I wanted to share this analysis to illustrate an important point. Data does not always follow our assumptions. Many times, we can conduct an analysis and discover that the things we were hoping to find (beautifully evident clusters with immediately discernible meaning) aren't always present. A null finding is still a finding and we as researchers and analysts shouldn't get discouraged when things don't turn out the way we expected. 

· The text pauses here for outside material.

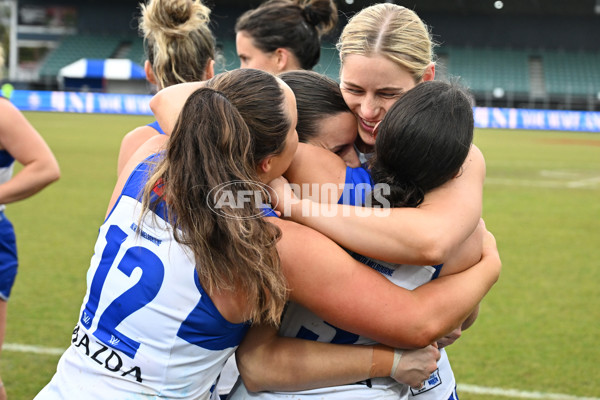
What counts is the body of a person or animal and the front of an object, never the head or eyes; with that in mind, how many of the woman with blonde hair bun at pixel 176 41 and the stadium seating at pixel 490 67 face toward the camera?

For the purpose of this blog post, I'll pretend as though we found that there were three clusters in our data. Recall that we scaled the data prior to the analysis so the x- and y-axis represent standard deviations away from the mean. The plot is not showing us anything ground breaking. There are 39 products in first cluster, 136 is the second and 22 in the third. Since we only have two variables, our interpretation of the plot is pretty straightforward. If we were going to assume a 3-cluster solution, close to 70% of products would fall in the "low price, decent ratings" category.

cluster-plot.png

If I were doing this analysis in real life, I wouldn't give up here. Since our data shouldn't be clustered, I'd explore other options: 1) find more data, and/or 2) change my approach.